Schwann cells and oligodendrocytes read distinct signals in establishing myelin sheath thickness.

Schwann cells and oligodendrocytes produce myelin sheaths of widely varying sizes. How these cells determine the size of myelin sheath for a particular axon is incompletely understood. Axonal diameter has long been suspected to be a signal in this process. We have analyzed myelin sheath thickness in L5 lumbar root and spinal cord white matter of a series of mouse mutants with diminished axonal calibers resulting from a deficiency of neurofilaments (NFs). In the PNS, average axonal diameters were reduced by 20-37% in the NF mutants. Remarkably, the average myelin sheath thickness remained unchanged from control values, and regression analysis showed sheaths abnormally thick for a given size of axon.
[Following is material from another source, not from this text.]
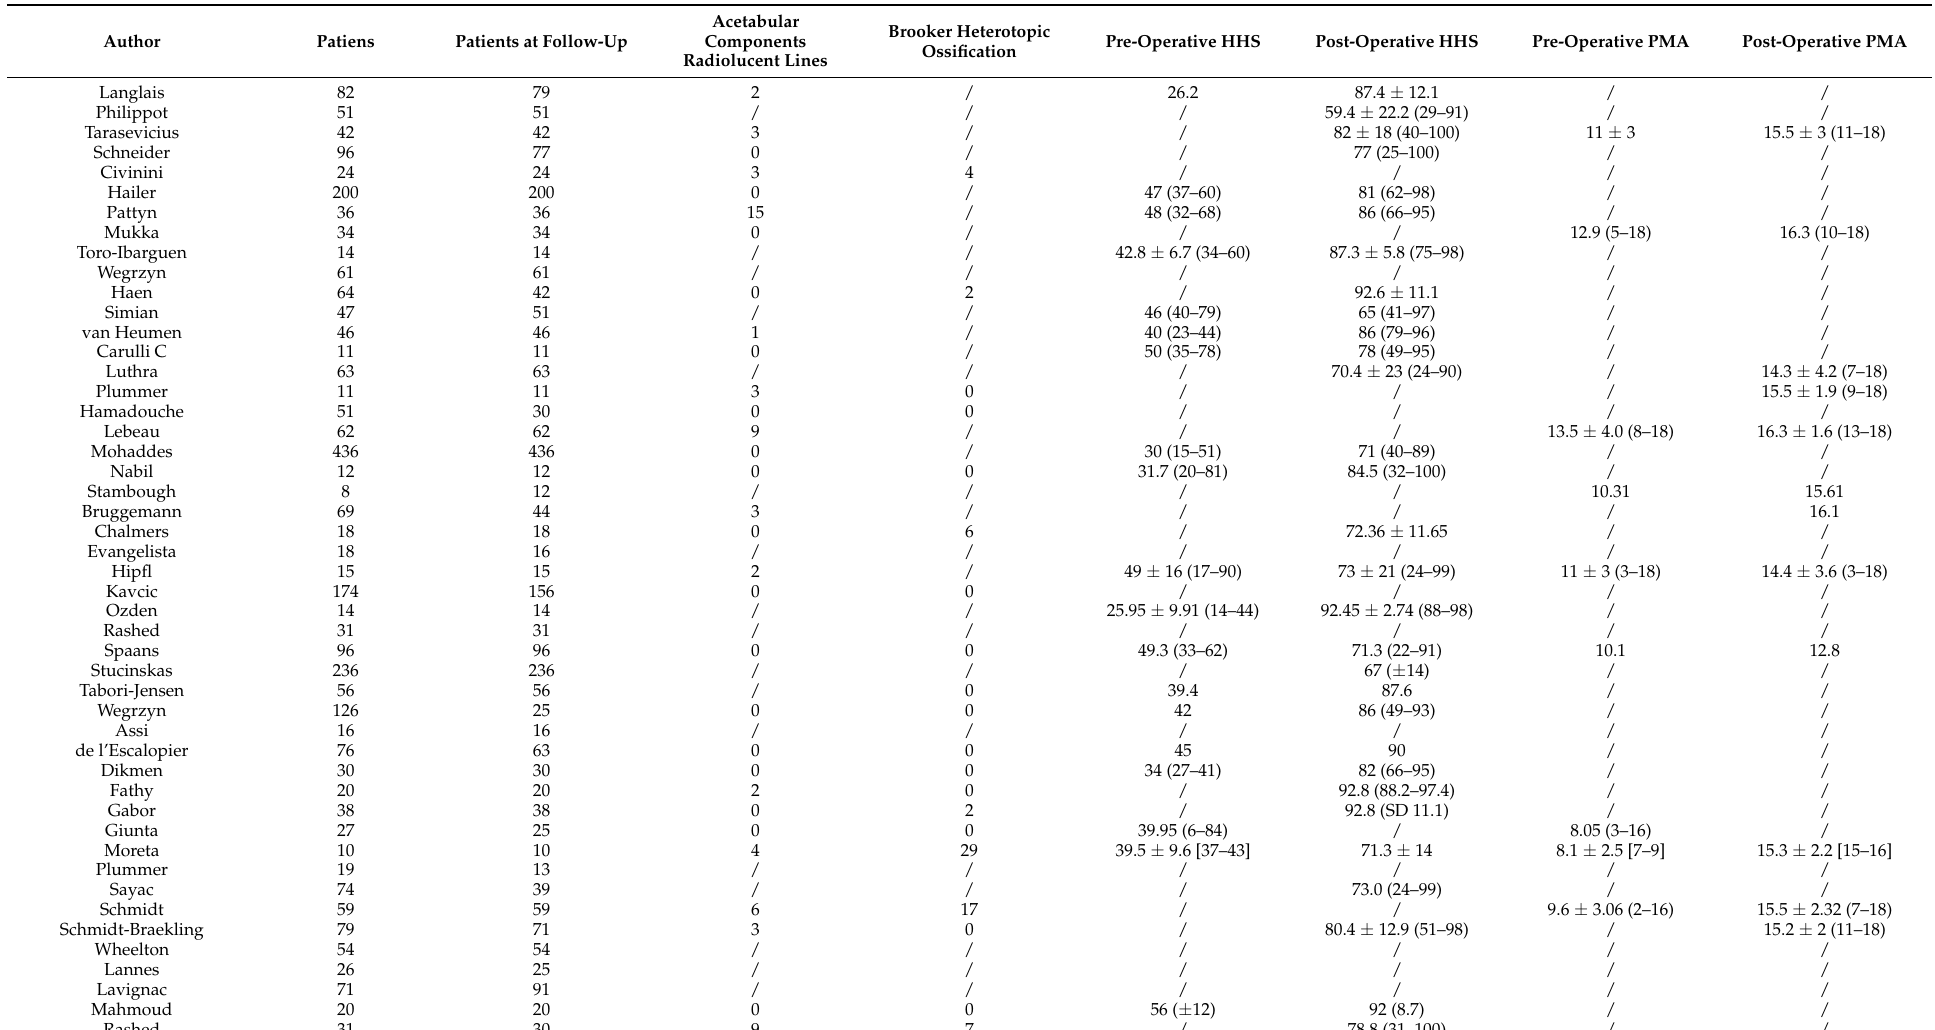
Table 5. Cemented dual mobility cup: radiographic and functional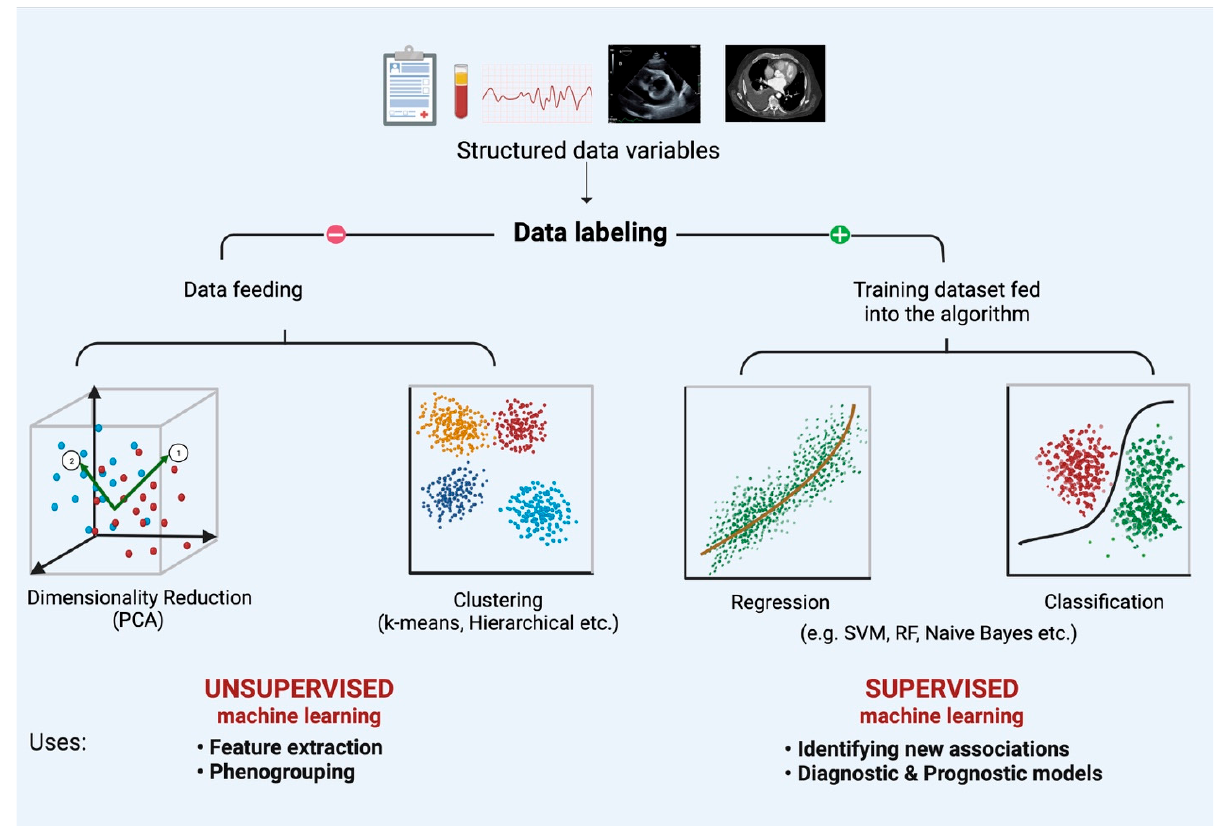
Figure 1. An overview of unsupervised and supervised machine learning. Labeled data can be processed in an unsupervised fashion (i.e., without training data) to understand relationships between variables, clustering, etc. Supervised machine learning, on the other hand, requires a training dataset, which can be used to either infer quantitative relationships (regression models) or classify data into training outcomes (classification). Abbreviations: SVM: Support Vector machines; RF: Random Forest. Adapted from Gautam et al. [13].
These data show that a genetically induced reduction in axonal caliber does not cause a reduction in myelin sheath thickness in PNS and indicate that Schwann cells read some intrinsic signal on axons that can be uncoupled from axonal diameter. Interestingly, myelin sheaths in the spinal cord of these animals were not abnormally thick, arguing that axonal diameter may contribute directly to the regulation of myelination in the CNS and that oligodendrocytes and Schwann cells use different cues to set myelin sheath thickness.